The ASHES 2006/2007Australian media yesterday hailed Shane Warne's match-winning performance to give Australia an iron grip on the Ashes, while questioning England's approach to the Adelaide Test.
Captain Ricky Ponting hailed Australia's "miracle of Adelaide" win over England as one of the all-time great Test cricket wins.
England lost after scoring 551 for six, the largest-ever declared first innings total for a team who then went on to lose the match.
Warne, Test cricket's greatest wicket-taker, was at the heart of Australia's stunning turnaround, bowling an unchanged 27 overs for 4-49.
"Shane Warne's performance yesterday must be rated among the greatest of his career," Sydney's Daily Telegraph said.
"Just when it looked as if England might at last be coping with his genius he simply suffocated them with an effort that suddenly makes his hex over them as great as ever," it said.
"At age 37, when he should have still been feeling the effects of his 53-over first innings, he powered through the crease as if he was bowling his first overs of the summer. It just goes to prove that England can face their leg-spin bowling machine Merlin for as long as they like yet nothing fully prepares them for the challenge of Warne," it added.

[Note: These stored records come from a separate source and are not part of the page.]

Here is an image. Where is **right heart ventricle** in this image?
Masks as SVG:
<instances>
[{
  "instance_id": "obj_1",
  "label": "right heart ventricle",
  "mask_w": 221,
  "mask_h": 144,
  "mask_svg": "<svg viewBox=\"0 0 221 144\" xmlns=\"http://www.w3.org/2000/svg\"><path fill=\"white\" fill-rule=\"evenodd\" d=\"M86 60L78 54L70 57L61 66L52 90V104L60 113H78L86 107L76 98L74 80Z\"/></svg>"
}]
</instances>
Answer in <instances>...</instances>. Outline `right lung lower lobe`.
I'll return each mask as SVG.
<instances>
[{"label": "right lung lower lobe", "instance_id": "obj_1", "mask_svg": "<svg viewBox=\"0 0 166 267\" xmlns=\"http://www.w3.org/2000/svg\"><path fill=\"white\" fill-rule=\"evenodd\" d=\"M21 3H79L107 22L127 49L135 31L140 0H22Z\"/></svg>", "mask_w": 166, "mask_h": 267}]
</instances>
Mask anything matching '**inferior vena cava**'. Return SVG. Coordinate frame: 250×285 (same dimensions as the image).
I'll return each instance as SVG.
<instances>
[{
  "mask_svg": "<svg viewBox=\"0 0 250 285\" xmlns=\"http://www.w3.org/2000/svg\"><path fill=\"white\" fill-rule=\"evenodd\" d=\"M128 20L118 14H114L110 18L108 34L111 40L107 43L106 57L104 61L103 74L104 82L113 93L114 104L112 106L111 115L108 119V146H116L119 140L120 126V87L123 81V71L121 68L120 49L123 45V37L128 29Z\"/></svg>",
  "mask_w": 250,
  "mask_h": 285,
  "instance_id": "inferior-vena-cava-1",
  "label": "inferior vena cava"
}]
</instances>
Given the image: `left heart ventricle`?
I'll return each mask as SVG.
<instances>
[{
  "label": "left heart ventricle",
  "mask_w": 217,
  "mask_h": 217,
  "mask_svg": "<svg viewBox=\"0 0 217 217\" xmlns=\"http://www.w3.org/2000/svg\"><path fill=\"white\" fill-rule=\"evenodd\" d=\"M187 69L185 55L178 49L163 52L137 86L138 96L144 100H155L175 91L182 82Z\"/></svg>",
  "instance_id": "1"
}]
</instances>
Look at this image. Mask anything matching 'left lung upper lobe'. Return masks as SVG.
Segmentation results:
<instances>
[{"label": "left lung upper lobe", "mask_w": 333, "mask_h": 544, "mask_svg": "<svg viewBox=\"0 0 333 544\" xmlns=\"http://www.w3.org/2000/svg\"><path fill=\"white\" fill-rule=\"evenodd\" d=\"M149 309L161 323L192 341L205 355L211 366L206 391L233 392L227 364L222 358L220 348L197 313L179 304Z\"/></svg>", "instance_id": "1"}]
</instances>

The newspaper said the final day's play was "a savage clash of two contrasting mentalities."
"England managed a staggeringly-poor 70 runs off 54 overs in two sessions for the loss of nine wickets. They scratched out 30 runs in the first session. Australia, by contrast, managed 32 off their first six overs," it said. "One side raised the draw bridge, the other tried to storm the castle."
The Australian newspaper said England might have fallen victim to its own spin.
"As three days of unchallenged dominance dissolved into a furious rearguard action and, eventually, unthinkable defeat, the English justifications and prognostications that preceded the second Test took on a distinctly mocking air," it said.
"For that reason, England's brains trust cannot feasibly enter the third match in Perth without making significant changes to its line-up because the conservative team it took into the Adelaide Test was found to be deficient. Caution was behind the decision to play Ashley Giles ahead of fellow left-arm spinner, Monty Panesar," it added.
The Melbourne Age said Australia's Adelaide triumph has established "the natural order."
"In Brisbane [first Test], arguably, Australia caught England cold. But this was the win that re-established the natural order. It was the win that could only have been inspired from within a champion team. Only two teams have made more in the first innings and still lost," the Age said.
"England paid for timidity in not playing spinner Monty Panesar, and in not making more haste on day one. Australia leads the series 2-0 after two, as it has in three of the last four Ashes series here," it added.
"The difference now is that England holds the Ashes, needs only to draw and so cannot quite be counted out yet. But England's eyes are glazed, its pulse irregular, its legs the texture of jelly," it said.